◆ Tasks for this exercise:
a: Print the stretch of the interview from "We work in a" through "pleasant, happy, happy.", copying it word for word.
b: In the interview, list each thing the speaker names as part of the system they look at two or three steps ahead.

==== Source text

I'm a big fan of solar, but I also know practically how hard it is to be completely reliant on something like solar.
And so over the years, I became more and more concerned until I eventually reached a breaking point and had to start writing this stuff down.
And that's when do the math started.
And do the math eventually ended in a book which I have a copy of called Energy and Human Ambitions on a finite planet, which is probably one of the best energy textbooks I've ever seen.
Well, that's great. Thank you.
So now what? What are you doing now?
So now I'm really transitioning away from astrophysics because I have come to the conclusion that so few people have their eye on the ball here that we could really botch it, that if we just assume that things are going to work out and that.
we're transcendent as a species, we're going to fail. And that looks like collapse. And in the
worst case, that means that we lose all of our scientific knowledge. We lose everything I've worked for
on all our, my colleagues have worked for. And that's very difficult for me to bear. And so I think
maybe I should apply what talents I have toward this more existential predicament. And, you know,
in the worst case, I'm wrong about all this, but every time I re-evaluate that, which is almost constantly,
I have a hard time believing that this is not a serious issue.
And so it just feels like the other stuff I did was playtime.
It was recess.
And now I need to step up and try to do something that I think is more important.
That's how I feel as well, as you know.
How many of your colleagues in the physics departments are moderately to extremely aware,
of the topics we're about to discuss?
Very few, honestly.
I mean, why is that?
That's a good question.
And I ask myself that all the time.
I think it's partly that they haven't needed to be more aware.
We work in a society in a world that allows specialization and focus into, you know,
minute little areas.
And you can become, you know, the world's expert on some topic that's very esoteric.
And, you know, the whole system works for you.
And it's there for you, you wake up.
It's almost as consistent as the sunrise.
And so why do you need to be that aware?
Because all the incentive structures are built around kind of a continuance.
Yeah.
I mean, if I got paid a good salary to shoot lasers at the moon and write papers about it and I was knowledgeable on that, that would be a pretty good deal.
So unfortunately, the story that you and I spend a lot of time delving into is not a pleasant, happy, happy.
one because we're looking at two or three steps ahead, how the system of energy, materials,
money, human behavior, the environment fit together.
So with that intro, thank you.
I hope you'll be willing to engage in a sort of speed round on topics of your expertise.
I'm going to ask you like eight to ten questions, Tom.
Maybe just give short 15 to 30 second answers.
And then we'll get into a deeper discussion if you're willing.
Sure. That sounds great. All right. So you are an astrophysicist. Let's start with some core fundamental questions for our listeners that might not have a lot of expertise in this field. So first of all, briefly, what is the first law of thermodynamics and why should people care?
Well, the first law of thermodynamics is basically conservation of energy. That energy is neither created nor destroyed. It just can be sloshed around from one form to another. And so we don't create any.
any energy, we just transform it from, say, a chemical form into a mechanical form or so forth.
So that's the first law.
And what is the second law of thermodynamics?
The second law is a little more subtle, and it's that this quantity called entropy is something
that can never decrease in a closed system.

========
==== Dataset extract

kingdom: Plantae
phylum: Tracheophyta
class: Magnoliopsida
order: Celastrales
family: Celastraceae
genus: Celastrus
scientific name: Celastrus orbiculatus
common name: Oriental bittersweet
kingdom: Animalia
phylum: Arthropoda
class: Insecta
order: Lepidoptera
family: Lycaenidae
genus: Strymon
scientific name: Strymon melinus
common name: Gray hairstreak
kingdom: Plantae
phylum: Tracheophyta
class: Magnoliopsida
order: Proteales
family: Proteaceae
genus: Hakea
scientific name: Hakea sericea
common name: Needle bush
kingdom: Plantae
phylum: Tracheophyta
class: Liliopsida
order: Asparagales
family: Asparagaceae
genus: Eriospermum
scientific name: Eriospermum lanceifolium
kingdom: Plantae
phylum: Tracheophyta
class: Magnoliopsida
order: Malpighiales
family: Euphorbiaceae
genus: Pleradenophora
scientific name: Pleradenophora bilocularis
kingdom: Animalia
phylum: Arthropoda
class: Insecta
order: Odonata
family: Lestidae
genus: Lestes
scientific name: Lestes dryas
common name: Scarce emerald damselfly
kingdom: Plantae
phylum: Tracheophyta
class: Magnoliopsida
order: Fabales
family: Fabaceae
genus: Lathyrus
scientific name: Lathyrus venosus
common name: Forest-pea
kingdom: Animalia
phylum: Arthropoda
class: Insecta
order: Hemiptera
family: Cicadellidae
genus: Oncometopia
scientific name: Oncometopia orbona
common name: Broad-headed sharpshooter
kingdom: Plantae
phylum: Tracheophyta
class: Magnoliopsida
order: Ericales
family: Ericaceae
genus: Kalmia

========

◆ Answers to the problems:
a:
We work in a society in a world that allows specialization and focus into, you know,
minute little areas.
And you can become, you know, the world's expert on some topic that's very esoteric.
And, you know, the whole system works for you.
And it's there for you, you wake up.
It's almost as consistent as the sunrise.
And so why do you need to be that aware?
Because all the incentive structures are built around kind of a continuance.
Yeah.
I mean, if I got paid a good salary to shoot lasers at the moon and write papers about it and I was knowledgeable on that, that would be a pretty good deal.
So unfortunately, the story that you and I spend a lot of time delving into is not a pleasant, happy, happy.

b:
energy
materials
money
human behavior
the environment